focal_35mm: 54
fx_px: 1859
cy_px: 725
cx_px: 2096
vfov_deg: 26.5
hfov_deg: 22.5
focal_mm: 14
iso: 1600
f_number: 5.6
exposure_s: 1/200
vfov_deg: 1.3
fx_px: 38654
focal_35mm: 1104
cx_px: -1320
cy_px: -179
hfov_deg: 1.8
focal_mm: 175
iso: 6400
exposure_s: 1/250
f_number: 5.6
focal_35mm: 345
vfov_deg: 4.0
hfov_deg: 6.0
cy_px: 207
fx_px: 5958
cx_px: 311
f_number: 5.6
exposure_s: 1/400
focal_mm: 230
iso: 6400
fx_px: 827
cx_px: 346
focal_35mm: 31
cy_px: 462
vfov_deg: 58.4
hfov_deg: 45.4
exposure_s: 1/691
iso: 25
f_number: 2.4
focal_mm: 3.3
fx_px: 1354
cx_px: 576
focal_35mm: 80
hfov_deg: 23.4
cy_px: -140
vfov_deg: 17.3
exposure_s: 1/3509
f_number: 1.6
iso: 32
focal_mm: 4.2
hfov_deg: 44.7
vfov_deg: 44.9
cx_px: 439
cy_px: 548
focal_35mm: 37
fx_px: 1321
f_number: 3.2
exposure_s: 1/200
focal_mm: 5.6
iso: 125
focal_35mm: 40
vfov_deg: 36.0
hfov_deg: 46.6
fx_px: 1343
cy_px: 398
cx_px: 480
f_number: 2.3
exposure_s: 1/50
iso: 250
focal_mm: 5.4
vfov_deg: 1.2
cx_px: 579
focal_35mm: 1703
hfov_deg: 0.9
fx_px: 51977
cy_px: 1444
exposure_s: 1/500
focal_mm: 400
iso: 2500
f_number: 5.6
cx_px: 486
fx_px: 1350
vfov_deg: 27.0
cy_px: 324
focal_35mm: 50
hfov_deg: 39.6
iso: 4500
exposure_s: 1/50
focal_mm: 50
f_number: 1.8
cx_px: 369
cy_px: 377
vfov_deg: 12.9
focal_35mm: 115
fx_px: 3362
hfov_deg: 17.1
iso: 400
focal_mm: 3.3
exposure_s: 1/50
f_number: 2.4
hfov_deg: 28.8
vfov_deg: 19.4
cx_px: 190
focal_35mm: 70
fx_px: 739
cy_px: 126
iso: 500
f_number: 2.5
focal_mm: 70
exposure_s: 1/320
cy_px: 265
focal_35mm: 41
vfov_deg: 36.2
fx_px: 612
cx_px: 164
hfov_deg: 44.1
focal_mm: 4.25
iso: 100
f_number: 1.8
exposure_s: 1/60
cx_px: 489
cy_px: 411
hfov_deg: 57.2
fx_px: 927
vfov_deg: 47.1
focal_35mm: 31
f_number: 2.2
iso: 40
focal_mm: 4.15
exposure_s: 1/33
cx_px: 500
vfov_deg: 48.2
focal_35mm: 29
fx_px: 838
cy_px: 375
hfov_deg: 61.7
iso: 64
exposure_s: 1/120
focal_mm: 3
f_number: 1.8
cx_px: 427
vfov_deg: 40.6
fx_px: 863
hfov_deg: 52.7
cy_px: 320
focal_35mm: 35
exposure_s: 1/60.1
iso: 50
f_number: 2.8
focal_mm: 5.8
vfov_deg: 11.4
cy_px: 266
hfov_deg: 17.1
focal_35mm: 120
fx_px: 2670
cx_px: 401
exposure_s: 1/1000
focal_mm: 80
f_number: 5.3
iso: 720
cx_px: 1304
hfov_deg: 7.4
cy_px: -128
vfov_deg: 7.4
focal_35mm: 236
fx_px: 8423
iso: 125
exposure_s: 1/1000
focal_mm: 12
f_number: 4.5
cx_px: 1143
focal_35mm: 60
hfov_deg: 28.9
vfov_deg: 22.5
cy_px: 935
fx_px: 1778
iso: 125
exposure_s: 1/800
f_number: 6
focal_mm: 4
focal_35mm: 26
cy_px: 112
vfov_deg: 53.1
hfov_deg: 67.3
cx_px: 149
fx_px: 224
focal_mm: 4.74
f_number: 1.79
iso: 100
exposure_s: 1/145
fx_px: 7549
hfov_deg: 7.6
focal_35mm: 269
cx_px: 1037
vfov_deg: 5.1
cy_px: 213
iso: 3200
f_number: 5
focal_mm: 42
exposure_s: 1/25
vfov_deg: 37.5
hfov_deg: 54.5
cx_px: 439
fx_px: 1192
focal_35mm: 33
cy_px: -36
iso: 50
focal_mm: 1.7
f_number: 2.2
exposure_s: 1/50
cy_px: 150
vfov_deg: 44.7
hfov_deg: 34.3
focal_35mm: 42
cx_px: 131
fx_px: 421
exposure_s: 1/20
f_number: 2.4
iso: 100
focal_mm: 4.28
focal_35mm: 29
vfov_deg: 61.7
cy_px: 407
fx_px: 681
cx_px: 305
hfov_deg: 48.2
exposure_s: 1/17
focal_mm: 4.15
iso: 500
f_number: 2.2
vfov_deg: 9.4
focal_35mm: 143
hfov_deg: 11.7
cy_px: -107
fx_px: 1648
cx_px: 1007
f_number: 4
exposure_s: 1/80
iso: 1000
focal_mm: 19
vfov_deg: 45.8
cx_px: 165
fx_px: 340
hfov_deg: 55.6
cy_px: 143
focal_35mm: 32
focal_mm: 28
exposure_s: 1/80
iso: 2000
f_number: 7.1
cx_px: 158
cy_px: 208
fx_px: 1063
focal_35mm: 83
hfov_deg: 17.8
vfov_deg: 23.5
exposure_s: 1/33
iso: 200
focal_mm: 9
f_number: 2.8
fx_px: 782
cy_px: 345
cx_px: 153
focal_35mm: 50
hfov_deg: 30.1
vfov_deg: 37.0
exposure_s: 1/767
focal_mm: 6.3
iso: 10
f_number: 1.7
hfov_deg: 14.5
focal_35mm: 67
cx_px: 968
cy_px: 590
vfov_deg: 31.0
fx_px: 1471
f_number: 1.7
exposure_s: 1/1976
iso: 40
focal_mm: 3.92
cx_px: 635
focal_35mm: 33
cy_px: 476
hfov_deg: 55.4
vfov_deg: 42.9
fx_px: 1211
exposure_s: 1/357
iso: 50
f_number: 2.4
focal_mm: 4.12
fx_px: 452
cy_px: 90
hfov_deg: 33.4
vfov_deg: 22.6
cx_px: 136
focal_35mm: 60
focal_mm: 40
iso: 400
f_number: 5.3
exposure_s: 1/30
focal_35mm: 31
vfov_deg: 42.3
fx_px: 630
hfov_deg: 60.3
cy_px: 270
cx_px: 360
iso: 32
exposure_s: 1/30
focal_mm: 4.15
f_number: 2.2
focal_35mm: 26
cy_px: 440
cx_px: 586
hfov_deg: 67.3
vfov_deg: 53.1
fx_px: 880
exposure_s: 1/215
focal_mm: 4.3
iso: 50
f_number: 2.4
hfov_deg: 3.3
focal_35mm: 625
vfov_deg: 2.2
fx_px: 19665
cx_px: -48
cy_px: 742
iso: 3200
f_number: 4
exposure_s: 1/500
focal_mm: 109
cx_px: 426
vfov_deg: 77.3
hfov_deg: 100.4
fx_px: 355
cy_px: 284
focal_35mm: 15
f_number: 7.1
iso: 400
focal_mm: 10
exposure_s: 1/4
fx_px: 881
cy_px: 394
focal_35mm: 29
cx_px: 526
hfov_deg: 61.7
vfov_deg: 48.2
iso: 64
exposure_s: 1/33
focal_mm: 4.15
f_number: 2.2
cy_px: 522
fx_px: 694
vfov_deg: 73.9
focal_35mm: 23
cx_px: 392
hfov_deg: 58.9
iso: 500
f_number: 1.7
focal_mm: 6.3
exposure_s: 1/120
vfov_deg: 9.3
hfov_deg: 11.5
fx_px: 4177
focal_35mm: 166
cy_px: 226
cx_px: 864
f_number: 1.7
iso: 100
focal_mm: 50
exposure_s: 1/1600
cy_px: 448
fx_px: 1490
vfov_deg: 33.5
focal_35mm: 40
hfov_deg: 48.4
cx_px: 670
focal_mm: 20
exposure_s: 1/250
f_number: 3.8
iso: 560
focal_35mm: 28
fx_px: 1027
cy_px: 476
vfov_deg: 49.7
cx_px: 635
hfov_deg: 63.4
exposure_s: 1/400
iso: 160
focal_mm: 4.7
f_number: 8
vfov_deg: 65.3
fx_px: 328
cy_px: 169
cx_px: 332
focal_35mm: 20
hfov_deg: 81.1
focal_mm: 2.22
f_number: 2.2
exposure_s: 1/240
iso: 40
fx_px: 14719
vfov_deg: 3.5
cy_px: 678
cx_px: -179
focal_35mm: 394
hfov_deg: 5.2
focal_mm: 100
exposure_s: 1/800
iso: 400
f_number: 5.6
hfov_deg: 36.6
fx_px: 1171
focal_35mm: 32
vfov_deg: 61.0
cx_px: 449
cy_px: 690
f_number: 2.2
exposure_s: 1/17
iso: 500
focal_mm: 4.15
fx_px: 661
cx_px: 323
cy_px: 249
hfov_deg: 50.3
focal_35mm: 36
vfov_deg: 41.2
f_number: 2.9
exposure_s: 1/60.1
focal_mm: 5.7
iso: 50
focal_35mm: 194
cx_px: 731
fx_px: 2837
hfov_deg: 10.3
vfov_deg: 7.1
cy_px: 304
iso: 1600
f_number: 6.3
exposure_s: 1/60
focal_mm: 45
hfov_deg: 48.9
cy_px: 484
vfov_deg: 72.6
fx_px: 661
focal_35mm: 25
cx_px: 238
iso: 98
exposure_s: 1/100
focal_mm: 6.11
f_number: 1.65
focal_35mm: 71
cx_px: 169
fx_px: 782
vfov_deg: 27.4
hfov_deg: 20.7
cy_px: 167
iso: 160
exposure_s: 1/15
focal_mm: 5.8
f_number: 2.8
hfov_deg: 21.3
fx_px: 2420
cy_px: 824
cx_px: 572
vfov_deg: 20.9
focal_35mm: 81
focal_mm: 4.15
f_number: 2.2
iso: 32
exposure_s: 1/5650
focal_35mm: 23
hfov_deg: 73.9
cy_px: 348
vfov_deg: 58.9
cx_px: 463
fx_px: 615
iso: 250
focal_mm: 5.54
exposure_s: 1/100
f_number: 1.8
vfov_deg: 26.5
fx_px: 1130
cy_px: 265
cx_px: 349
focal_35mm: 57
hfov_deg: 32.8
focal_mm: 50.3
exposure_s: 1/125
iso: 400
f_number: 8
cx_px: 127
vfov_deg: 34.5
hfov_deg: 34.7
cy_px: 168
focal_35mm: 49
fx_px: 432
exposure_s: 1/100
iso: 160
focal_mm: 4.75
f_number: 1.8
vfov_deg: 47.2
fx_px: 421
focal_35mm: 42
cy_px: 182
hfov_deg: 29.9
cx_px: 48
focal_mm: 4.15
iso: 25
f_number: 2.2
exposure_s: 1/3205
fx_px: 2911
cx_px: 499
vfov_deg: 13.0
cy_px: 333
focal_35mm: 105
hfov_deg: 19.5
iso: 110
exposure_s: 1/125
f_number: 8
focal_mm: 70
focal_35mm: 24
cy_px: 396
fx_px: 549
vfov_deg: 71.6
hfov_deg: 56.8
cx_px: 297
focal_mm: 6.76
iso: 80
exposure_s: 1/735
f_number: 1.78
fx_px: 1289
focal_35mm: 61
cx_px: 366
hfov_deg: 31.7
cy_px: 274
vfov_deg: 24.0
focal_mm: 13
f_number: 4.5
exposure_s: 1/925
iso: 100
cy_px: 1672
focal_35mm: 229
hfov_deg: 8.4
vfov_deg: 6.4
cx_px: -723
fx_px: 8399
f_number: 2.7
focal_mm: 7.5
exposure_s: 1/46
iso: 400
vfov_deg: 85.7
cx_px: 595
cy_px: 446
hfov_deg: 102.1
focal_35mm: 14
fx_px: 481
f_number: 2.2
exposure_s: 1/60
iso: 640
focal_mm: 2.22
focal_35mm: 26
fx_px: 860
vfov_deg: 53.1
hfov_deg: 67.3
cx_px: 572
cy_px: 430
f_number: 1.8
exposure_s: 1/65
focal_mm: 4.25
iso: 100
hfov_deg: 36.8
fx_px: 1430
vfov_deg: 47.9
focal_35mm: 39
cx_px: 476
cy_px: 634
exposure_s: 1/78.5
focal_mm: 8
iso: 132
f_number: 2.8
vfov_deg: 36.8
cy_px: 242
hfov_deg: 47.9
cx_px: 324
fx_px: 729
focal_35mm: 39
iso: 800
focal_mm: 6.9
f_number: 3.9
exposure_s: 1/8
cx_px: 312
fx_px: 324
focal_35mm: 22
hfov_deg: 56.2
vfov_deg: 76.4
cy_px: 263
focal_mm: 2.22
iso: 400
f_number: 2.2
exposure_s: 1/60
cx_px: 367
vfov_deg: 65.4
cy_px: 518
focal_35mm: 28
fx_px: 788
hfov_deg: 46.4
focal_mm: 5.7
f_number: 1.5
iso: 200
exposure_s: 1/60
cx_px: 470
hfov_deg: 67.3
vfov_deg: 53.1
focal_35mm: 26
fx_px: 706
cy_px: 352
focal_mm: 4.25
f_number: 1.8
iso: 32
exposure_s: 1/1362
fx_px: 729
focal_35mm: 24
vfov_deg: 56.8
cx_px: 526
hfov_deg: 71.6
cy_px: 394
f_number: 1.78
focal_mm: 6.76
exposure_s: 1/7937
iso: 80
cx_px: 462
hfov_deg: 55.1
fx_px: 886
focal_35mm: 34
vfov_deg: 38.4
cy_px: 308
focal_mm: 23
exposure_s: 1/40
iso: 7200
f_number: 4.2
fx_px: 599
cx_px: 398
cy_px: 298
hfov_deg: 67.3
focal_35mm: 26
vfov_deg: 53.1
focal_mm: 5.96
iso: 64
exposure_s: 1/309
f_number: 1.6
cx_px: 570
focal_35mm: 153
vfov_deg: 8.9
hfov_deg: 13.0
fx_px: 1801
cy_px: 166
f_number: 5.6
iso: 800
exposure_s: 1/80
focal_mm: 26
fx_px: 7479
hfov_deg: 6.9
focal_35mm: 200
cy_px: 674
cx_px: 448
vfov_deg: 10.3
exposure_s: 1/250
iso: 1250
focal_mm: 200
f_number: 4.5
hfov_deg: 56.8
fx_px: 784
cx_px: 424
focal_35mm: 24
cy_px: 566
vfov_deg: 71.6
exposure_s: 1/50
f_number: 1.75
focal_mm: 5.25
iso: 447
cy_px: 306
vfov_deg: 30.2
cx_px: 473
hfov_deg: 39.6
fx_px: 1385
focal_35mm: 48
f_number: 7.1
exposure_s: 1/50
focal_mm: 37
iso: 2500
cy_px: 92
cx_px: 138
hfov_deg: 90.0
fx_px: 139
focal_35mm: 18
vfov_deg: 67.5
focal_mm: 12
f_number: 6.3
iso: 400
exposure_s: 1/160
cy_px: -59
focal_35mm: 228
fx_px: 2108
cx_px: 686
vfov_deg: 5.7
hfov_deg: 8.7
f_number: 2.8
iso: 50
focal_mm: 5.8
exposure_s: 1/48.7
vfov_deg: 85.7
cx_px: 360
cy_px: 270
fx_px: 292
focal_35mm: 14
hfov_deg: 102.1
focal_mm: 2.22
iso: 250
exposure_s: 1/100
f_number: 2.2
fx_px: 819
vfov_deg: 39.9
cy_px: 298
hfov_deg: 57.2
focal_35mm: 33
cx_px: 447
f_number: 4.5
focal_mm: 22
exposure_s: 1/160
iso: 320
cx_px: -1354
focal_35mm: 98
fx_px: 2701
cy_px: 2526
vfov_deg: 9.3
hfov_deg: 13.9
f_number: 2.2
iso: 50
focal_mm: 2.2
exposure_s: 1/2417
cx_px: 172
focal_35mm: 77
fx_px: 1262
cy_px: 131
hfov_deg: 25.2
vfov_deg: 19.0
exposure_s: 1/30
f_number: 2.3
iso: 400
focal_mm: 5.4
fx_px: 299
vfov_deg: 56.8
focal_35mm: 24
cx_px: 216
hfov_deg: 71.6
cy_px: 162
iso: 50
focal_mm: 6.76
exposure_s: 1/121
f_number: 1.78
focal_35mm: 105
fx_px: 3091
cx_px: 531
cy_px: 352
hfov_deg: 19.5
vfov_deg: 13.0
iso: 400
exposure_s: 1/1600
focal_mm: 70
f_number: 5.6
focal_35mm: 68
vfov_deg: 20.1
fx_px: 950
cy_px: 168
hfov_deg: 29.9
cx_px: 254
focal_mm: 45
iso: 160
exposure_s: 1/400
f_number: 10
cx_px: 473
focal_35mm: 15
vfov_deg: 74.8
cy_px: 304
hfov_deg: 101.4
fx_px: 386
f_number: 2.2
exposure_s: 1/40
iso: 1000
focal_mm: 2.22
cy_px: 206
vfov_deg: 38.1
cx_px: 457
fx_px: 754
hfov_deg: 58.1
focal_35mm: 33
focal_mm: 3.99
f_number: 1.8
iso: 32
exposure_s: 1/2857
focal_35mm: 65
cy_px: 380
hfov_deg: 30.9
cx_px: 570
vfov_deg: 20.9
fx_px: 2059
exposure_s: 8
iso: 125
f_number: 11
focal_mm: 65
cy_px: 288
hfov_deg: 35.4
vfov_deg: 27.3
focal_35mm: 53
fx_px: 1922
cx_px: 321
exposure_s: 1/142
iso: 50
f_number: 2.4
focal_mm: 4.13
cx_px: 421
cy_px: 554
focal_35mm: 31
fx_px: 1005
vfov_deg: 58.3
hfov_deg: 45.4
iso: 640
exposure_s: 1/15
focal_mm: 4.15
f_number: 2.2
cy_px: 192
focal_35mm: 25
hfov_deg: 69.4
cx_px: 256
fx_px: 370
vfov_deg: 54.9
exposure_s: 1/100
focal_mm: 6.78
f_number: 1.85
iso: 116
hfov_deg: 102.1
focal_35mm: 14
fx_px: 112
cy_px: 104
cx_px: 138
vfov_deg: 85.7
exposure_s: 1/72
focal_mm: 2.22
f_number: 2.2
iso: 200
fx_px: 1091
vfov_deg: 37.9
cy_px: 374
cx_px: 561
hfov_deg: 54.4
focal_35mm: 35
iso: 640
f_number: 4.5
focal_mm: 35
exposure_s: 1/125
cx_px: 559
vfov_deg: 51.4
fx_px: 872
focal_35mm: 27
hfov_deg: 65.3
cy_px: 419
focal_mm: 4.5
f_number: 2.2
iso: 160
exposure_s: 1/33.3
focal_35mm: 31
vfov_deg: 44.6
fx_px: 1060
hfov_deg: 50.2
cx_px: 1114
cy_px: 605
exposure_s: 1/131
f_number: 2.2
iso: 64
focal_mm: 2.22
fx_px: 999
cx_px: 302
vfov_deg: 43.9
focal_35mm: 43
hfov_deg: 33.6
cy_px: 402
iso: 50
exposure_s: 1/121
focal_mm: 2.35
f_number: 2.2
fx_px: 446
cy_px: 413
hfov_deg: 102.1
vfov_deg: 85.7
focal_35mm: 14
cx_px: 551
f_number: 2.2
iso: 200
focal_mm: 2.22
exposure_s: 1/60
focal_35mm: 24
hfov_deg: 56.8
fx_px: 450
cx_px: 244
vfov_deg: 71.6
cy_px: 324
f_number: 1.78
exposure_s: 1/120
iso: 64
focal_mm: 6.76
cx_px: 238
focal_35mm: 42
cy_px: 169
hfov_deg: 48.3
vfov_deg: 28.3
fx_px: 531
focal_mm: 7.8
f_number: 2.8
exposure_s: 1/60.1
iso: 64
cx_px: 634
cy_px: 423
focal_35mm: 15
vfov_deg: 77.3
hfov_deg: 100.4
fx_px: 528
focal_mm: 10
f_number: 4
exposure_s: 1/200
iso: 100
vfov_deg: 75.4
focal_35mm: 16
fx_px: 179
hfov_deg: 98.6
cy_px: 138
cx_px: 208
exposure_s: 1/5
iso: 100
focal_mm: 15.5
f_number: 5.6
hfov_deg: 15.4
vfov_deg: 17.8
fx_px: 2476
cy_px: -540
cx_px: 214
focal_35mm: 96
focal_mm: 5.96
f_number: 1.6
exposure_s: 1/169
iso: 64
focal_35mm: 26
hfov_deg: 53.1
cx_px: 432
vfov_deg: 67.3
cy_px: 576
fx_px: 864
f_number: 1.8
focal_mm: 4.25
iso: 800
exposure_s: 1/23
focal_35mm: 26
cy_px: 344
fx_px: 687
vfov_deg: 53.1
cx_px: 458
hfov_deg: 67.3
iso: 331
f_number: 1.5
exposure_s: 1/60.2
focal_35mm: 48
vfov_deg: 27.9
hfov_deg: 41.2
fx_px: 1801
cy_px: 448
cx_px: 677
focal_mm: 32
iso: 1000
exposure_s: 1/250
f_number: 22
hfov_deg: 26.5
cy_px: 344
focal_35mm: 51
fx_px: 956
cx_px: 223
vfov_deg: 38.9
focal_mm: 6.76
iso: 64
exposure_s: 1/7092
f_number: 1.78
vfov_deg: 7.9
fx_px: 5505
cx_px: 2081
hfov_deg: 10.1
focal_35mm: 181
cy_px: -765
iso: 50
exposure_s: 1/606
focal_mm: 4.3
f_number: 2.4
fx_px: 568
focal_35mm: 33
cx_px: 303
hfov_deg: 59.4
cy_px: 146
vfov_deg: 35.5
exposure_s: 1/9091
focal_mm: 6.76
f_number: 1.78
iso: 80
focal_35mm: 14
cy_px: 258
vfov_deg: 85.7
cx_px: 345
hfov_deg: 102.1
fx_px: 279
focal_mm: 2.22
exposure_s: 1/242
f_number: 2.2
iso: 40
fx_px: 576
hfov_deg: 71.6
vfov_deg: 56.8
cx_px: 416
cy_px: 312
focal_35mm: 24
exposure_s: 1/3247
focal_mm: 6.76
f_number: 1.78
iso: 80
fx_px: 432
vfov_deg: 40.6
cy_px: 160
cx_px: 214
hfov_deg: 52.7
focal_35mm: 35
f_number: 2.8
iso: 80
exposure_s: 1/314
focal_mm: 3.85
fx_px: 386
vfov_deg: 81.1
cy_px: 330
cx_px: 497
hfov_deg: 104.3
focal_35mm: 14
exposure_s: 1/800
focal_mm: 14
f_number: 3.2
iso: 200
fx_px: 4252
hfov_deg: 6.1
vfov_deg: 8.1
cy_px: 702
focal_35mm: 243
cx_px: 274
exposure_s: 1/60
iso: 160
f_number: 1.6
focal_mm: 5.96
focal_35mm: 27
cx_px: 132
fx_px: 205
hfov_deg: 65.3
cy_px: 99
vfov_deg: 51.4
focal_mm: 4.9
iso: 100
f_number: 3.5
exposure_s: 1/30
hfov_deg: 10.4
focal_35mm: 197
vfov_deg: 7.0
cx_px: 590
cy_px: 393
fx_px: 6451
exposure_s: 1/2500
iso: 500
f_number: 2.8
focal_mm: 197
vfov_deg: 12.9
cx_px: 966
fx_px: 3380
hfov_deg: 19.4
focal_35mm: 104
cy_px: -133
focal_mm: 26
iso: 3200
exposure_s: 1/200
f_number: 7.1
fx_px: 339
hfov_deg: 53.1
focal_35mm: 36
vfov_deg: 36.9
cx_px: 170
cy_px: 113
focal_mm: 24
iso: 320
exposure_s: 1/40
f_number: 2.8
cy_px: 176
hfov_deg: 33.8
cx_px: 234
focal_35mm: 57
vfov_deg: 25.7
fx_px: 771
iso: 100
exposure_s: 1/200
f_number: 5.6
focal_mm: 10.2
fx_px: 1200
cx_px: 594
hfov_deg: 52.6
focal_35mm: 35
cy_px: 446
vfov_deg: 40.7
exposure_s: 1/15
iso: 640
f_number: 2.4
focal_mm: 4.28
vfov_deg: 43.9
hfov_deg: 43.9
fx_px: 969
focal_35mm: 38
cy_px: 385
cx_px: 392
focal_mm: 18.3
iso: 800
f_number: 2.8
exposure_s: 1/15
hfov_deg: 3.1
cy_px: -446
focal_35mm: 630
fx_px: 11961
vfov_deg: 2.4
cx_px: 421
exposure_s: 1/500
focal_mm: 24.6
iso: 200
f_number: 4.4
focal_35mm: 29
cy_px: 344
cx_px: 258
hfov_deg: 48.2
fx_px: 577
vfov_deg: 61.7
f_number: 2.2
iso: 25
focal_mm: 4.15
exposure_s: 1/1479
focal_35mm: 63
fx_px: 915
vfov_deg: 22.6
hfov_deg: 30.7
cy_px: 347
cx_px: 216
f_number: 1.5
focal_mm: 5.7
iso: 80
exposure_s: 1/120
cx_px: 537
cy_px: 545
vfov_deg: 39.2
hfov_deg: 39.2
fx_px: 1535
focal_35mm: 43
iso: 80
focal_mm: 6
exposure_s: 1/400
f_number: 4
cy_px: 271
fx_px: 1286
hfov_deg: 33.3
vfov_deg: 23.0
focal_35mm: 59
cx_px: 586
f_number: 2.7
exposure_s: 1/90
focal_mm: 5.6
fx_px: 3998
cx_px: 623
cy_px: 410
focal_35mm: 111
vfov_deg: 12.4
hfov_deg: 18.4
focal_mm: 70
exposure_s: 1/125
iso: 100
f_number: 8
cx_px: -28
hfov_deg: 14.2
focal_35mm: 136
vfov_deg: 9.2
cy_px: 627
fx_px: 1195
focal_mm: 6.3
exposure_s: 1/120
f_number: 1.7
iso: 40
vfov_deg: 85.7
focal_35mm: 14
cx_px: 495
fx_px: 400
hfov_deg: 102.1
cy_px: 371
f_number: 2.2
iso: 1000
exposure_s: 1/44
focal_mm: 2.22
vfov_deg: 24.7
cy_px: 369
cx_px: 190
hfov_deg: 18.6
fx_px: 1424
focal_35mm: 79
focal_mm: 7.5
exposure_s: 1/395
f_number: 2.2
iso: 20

== == ==

• What is being asked:
Begin at the first line of the entries above and copy every line exactly, ending with the line that contains "hfov_deg: 44.1".

• Problem solution:
focal_35mm: 54
fx_px: 1859
cy_px: 725
cx_px: 2096
vfov_deg: 26.5
hfov_deg: 22.5
focal_mm: 14
iso: 1600
f_number: 5.6
exposure_s: 1/200
vfov_deg: 1.3
fx_px: 38654
focal_35mm: 1104
cx_px: -1320
cy_px: -179
hfov_deg: 1.8
focal_mm: 175
iso: 6400
exposure_s: 1/250
f_number: 5.6
focal_35mm: 345
vfov_deg: 4.0
hfov_deg: 6.0
cy_px: 207
fx_px: 5958
cx_px: 311
f_number: 5.6
exposure_s: 1/400
focal_mm: 230
iso: 6400
fx_px: 827
cx_px: 346
focal_35mm: 31
cy_px: 462
vfov_deg: 58.4
hfov_deg: 45.4
exposure_s: 1/691
iso: 25
f_number: 2.4
focal_mm: 3.3
fx_px: 1354
cx_px: 576
focal_35mm: 80
hfov_deg: 23.4
cy_px: -140
vfov_deg: 17.3
exposure_s: 1/3509
f_number: 1.6
iso: 32
focal_mm: 4.2
hfov_deg: 44.7
vfov_deg: 44.9
cx_px: 439
cy_px: 548
focal_35mm: 37
fx_px: 1321
f_number: 3.2
exposure_s: 1/200
focal_mm: 5.6
iso: 125
focal_35mm: 40
vfov_deg: 36.0
hfov_deg: 46.6
fx_px: 1343
cy_px: 398
cx_px: 480
f_number: 2.3
exposure_s: 1/50
iso: 250
focal_mm: 5.4
vfov_deg: 1.2
cx_px: 579
focal_35mm: 1703
hfov_deg: 0.9
fx_px: 51977
cy_px: 1444
exposure_s: 1/500
focal_mm: 400
iso: 2500
f_number: 5.6
cx_px: 486
fx_px: 1350
vfov_deg: 27.0
cy_px: 324
focal_35mm: 50
hfov_deg: 39.6
iso: 4500
exposure_s: 1/50
focal_mm: 50
f_number: 1.8
cx_px: 369
cy_px: 377
vfov_deg: 12.9
focal_35mm: 115
fx_px: 3362
hfov_deg: 17.1
iso: 400
focal_mm: 3.3
exposure_s: 1/50
f_number: 2.4
hfov_deg: 28.8
vfov_deg: 19.4
cx_px: 190
focal_35mm: 70
fx_px: 739
cy_px: 126
iso: 500
f_number: 2.5
focal_mm: 70
exposure_s: 1/320
cy_px: 265
focal_35mm: 41
vfov_deg: 36.2
fx_px: 612
cx_px: 164
hfov_deg: 44.1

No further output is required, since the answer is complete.